The Leica M9; A “Full-Frame” Digital Leica M

The first digital Leica M with a full-frame, 24x36mm sensor (active area 23.9x35.8mm), the M9 offers 18-megapixel capture and unrestricted coverage with nearly the entire range of Leica lenses past and present, including extreme wide angles.

Perhaps even more important, the M9’s exclusive 18-megapixel CCD, developed by Kodak with input from Leica, has addressed the foibles that beset the 10.3-megapixel CCD in the M8/8.2, notably the necessity of using special UV/IR filters when photographing certain synthetic fabrics. It also offers improved dynamic range and performance at high ISOs, which now range to 2500. The sensor in the M9 features a newly developed glass cover that suppresses infrared, and it employs an array of low refractive index micro lenses at the sensor edges that are laterally displaced toward the image center to match the characteristics of M lenses.

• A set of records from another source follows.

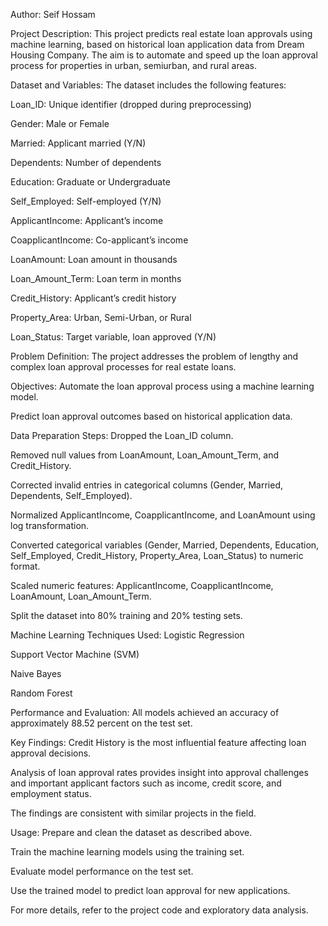 Author: Seif Hossam

Project Description:
This project predicts real estate loan approvals using machine learning, based on historical loan application data from Dream Housing Company. The aim is to automate and speed up the loan approval process for properties in urban, semiurban, and rural areas.

Dataset and Variables:
The dataset includes the following features:

Loan_ID: Unique identifier (dropped during preprocessing)

Gender: Male or Female

Married: Applicant married (Y/N)

Dependents: Number of dependents

Education: Graduate or Undergraduate

Self_Employed: Self-employed (Y/N)

ApplicantIncome: Applicant’s income

CoapplicantIncome: Co-applicant’s income

LoanAmount: Loan amount in thousands

Loan_Amount_Term: Loan term in months

Credit_History: Applicant’s credit history

Property_Area: Urban, Semi-Urban, or Rural

Loan_Status: Target variable, loan approved (Y/N)

Problem Definition:
The project addresses the problem of lengthy and complex loan approval processes for real estate loans.

Objectives:
Automate the loan approval process using a machine learning model.

Predict loan approval outcomes based on historical application data.

Data Preparation Steps:
Dropped the Loan_ID column.

Removed null values from LoanAmount, Loan_Amount_Term, and Credit_History.

Corrected invalid entries in categorical columns (Gender, Married, Dependents, Self_Employed).

Normalized ApplicantIncome, CoapplicantIncome, and LoanAmount using log transformation.

Converted categorical variables (Gender, Married, Dependents, Education, Self_Employed, Credit_History, Property_Area, Loan_Status) to numeric format.

Scaled numeric features: ApplicantIncome, CoapplicantIncome, LoanAmount, Loan_Amount_Term.

Split the dataset into 80% training and 20% testing sets.

Machine Learning Techniques Used:
Logistic Regression

Support Vector Machine (SVM)

Naive Bayes

Random Forest

Performance and Evaluation:
All models achieved an accuracy of approximately 88.52 percent on the test set.

Key Findings:
Credit History is the most influential feature affecting loan approval decisions.

Analysis of loan approval rates provides insight into approval challenges and important applicant factors such as income, credit score, and employment status.

The findings are consistent with similar projects in the field.

Usage:
Prepare and clean the dataset as described above.

Train the machine learning models using the training set.

Evaluate model performance on the test set.

Use the trained model to predict loan approval for new applications.

For more details, refer to the project code and exploratory data analysis.
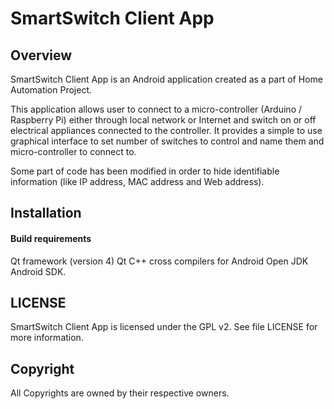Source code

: # SmartSwitch Client App

## Overview
SmartSwitch Client App is an Android application created as a part of Home Automation Project.

This application allows user to connect to a micro-controller (Arduino / Raspberry Pi) either through
local network or Internet and switch on or off electrical appliances connected to the controller.
It provides a simple to use graphical interface to set number of switches to control and name them and
micro-controller to connect to.


Some part of code has been modified in order to hide identifiable information (like IP address, MAC address
and Web address).

## Installation

#### Build requirements
Qt framework (version 4)
Qt C++ cross compilers for Android
Open JDK
Android SDK.

## LICENSE
SmartSwitch Client App is licensed under the GPL v2. See file LICENSE for more information.

## Copyright
All Copyrights are owned by their respective owners.
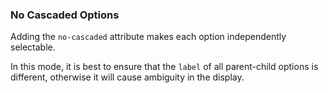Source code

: ### No Cascaded Options

Adding the `no-cascaded` attribute makes each option independently selectable.

In this mode, it is best to ensure that the `label` of all parent-child options is different, otherwise it will cause ambiguity in the display.
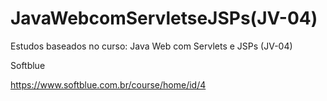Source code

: # JavaWebcomServletseJSPs(JV-04)

 
Estudos baseados no curso: Java Web com Servlets e JSPs (JV-04)

Softblue

https://www.softblue.com.br/course/home/id/4
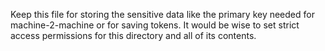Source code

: Keep this file for storing the sensitive data like the primary key needed for machine-2-machine or for saving tokens.
It would be wise to set strict access permissions for this directory and all of its contents.
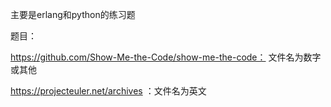 主要是erlang和python的练习题

题目：

https://github.com/Show-Me-the-Code/show-me-the-code： 文件名为数字或其他

https://projecteuler.net/archives ：文件名为英文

The M9 is a dead ringer for its digital predecessors. Its body dimensions—5.47” wide, 1.47” deep, and 3.15” high are virtually the same, or about 1⁄16” thicker than a 35mm MP or M7, and it weighs in at a comparable 20.6 oz, including battery. The M9 is easy to navigate and devoid of complex menu hierarchies.

Rangefinders are known for their subtle presence, and Leica plays to this advantage in their “Advance” modes. You have a choice of Standard (the shutter is fired and cocked when you press the shutter release all the way in), Soft (the shutter fires when you press the release just past the first “resistance” point, enhancing steadiness at slow shutter speeds), and Discreet (the camera cocks the shutter for the next shot only when you relax finger pressure on the shutter release, giving you the opportunity to minimize telltale noise). I chose the fourth option, Discreet and Soft, for most of my shooting, but to lock in the reading by holding the shutter release in, you must use the Standard or Discreet setting.

The Leica M9 plus the 21mm f/1.4 Summilux-M ASPH is a formidable (and pricey!) combo. The lens is great even wide-open, but the accessory wide-angle finder lacks manual parallax compensation so framing at close distances is problematical.